* **TASK PROMPT**:
Copy verbatim the material from its first line to the line that holds "cerebellum demonstrates moderate", including that line.

━━━━━━━━━━━━━━━━

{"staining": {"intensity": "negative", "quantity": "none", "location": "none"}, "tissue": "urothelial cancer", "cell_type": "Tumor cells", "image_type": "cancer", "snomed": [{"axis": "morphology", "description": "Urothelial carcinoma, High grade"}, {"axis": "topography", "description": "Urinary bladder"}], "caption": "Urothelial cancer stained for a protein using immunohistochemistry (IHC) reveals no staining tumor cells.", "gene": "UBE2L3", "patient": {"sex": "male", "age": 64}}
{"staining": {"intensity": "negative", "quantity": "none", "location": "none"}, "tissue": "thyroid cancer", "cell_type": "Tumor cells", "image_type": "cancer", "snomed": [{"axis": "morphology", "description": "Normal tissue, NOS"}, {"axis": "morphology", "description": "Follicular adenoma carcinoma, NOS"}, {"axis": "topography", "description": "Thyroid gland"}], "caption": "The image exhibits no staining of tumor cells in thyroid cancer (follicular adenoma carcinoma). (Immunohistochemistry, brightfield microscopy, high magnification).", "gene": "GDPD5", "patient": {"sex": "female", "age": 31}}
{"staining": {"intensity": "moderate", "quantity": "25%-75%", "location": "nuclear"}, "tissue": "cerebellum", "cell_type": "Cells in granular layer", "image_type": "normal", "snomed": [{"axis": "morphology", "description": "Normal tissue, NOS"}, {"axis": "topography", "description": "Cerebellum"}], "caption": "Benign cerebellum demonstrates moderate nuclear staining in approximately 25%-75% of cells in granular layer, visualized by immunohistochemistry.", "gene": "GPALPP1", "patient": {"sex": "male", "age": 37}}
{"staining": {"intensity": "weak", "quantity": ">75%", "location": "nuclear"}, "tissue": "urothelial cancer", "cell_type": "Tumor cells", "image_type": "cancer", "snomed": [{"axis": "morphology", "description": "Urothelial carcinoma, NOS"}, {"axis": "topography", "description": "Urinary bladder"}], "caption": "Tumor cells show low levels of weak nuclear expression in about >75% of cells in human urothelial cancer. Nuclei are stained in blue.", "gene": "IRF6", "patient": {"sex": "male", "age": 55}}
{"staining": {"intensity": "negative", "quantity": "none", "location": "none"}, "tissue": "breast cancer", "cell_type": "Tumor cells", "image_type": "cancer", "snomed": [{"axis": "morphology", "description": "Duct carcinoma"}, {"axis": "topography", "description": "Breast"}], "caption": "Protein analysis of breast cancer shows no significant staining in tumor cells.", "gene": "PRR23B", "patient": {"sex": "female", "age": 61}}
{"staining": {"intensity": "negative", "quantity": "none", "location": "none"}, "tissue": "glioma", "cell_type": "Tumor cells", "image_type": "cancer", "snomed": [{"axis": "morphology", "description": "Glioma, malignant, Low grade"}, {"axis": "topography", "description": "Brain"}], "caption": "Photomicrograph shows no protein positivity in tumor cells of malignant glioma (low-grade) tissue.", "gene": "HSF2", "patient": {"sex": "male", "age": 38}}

━━━━━━━━━━━━━━━━

* **YOUR RESPONSE**:
{"staining": {"intensity": "negative", "quantity": "none", "location": "none"}, "tissue": "urothelial cancer", "cell_type": "Tumor cells", "image_type": "cancer", "snomed": [{"axis": "morphology", "description": "Urothelial carcinoma, High grade"}, {"axis": "topography", "description": "Urinary bladder"}], "caption": "Urothelial cancer stained for a protein using immunohistochemistry (IHC) reveals no staining tumor cells.", "gene": "UBE2L3", "patient": {"sex": "male", "age": 64}}
{"staining": {"intensity": "negative", "quantity": "none", "location": "none"}, "tissue": "thyroid cancer", "cell_type": "Tumor cells", "image_type": "cancer", "snomed": [{"axis": "morphology", "description": "Normal tissue, NOS"}, {"axis": "morphology", "description": "Follicular adenoma carcinoma, NOS"}, {"axis": "topography", "description": "Thyroid gland"}], "caption": "The image exhibits no staining of tumor cells in thyroid cancer (follicular adenoma carcinoma). (Immunohistochemistry, brightfield microscopy, high magnification).", "gene": "GDPD5", "patient": {"sex": "female", "age": 31}}
{"staining": {"intensity": "moderate", "quantity": "25%-75%", "location": "nuclear"}, "tissue": "cerebellum", "cell_type": "Cells in granular layer", "image_type": "normal", "snomed": [{"axis": "morphology", "description": "Normal tissue, NOS"}, {"axis": "topography", "description": "Cerebellum"}], "caption": "Benign cerebellum demonstrates moderate nuclear staining in approximately 25%-75% of cells in granular layer, visualized by immunohistochemistry.", "gene": "GPALPP1", "patient": {"sex": "male", "age": 37}}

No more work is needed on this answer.